Start of EXTRACTED INFORMATION

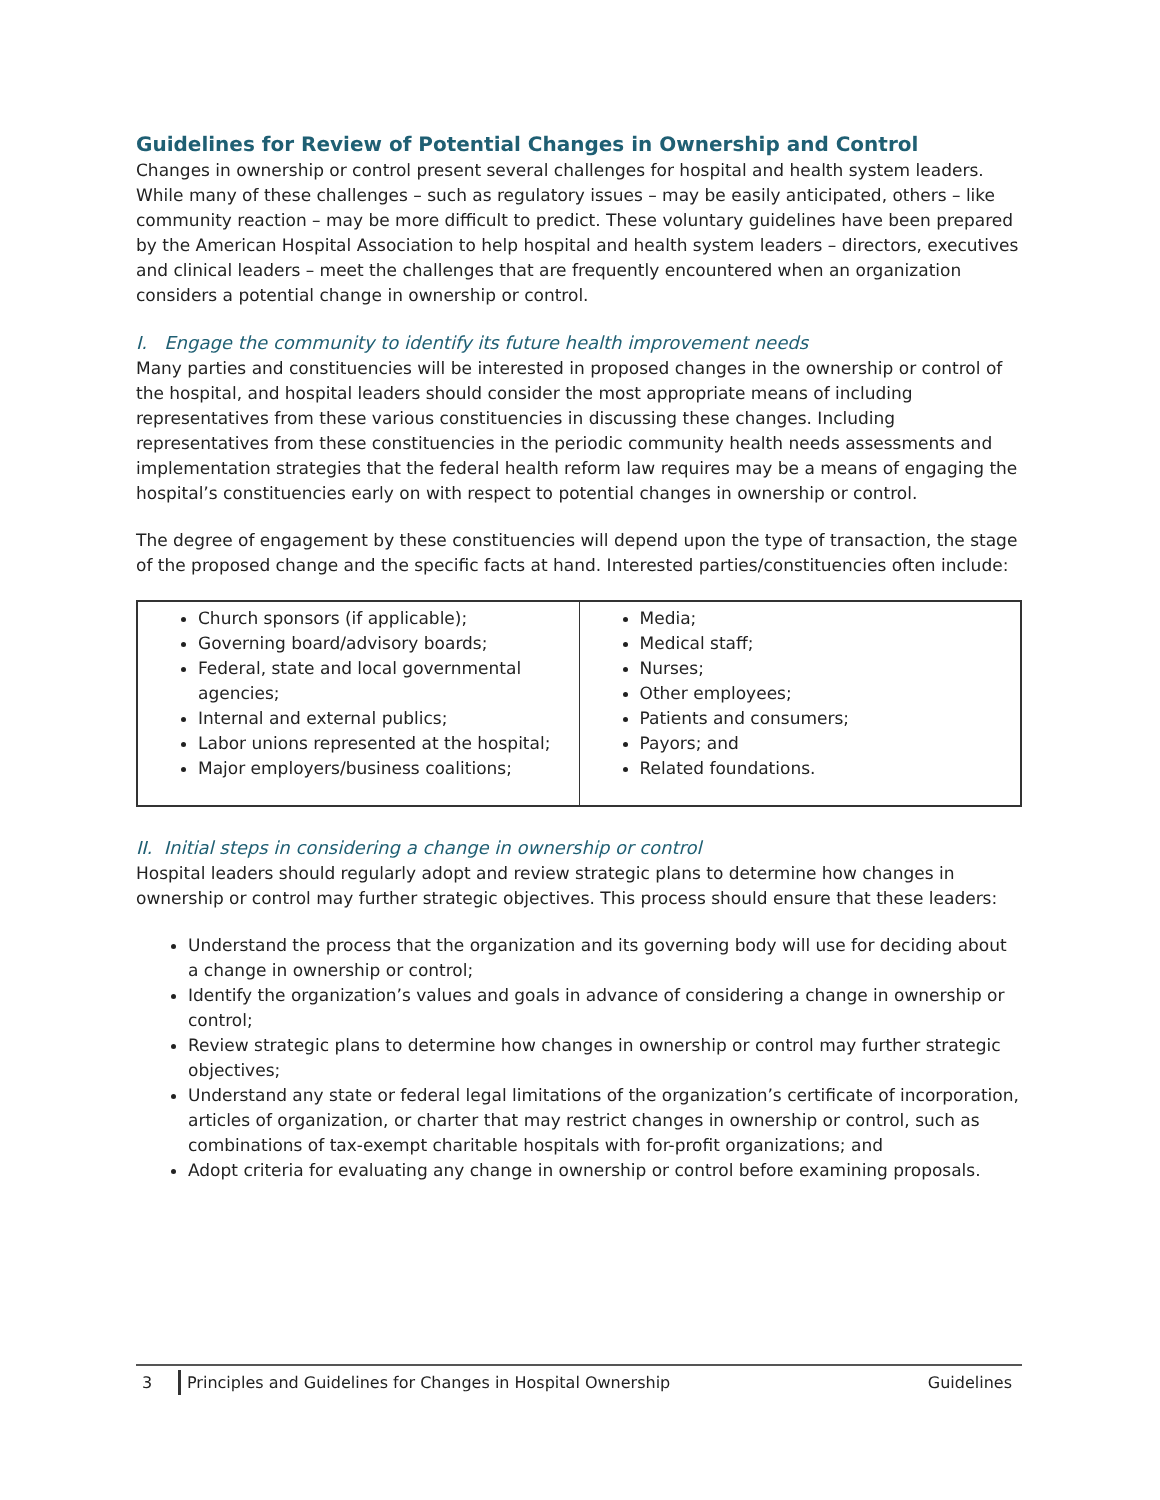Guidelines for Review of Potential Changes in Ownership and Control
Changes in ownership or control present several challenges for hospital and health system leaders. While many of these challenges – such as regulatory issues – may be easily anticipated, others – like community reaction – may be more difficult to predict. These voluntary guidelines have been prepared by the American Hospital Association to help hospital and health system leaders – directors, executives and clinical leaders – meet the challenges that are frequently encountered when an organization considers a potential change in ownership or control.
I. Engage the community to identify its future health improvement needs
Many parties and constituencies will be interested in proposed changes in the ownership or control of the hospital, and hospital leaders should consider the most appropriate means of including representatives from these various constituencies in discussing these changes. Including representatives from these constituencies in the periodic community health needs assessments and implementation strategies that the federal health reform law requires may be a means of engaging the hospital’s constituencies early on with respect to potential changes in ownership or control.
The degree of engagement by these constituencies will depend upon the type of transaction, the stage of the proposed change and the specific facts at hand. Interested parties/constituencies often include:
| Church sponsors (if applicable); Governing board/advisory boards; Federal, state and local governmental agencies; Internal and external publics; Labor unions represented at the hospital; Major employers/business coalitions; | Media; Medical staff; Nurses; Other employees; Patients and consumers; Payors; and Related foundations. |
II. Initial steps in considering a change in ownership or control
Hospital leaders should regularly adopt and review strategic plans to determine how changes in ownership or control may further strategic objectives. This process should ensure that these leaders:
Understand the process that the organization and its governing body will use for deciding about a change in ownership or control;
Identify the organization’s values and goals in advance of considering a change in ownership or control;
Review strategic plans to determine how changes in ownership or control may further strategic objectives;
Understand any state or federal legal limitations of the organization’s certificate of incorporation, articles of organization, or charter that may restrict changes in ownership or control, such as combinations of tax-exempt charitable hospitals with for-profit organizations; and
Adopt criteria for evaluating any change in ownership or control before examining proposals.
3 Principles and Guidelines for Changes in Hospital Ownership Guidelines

End of EXTRACTED INFORMATION

[TASK ITEM]: Take the line that contains "further strategic objectives;" and every line after it in the material above. Set those lines down exactly and nothing more.

[ANSWER TO THIS TASK]:
Review strategic plans to determine how changes in ownership or control may further strategic objectives;
Understand any state or federal legal limitations of the organization’s certificate of incorporation, articles of organization, or charter that may restrict changes in ownership or control, such as combinations of tax-exempt charitable hospitals with for-profit organizations; and
Adopt criteria for evaluating any change in ownership or control before examining proposals.
3 Principles and Guidelines for Changes in Hospital Ownership Guidelines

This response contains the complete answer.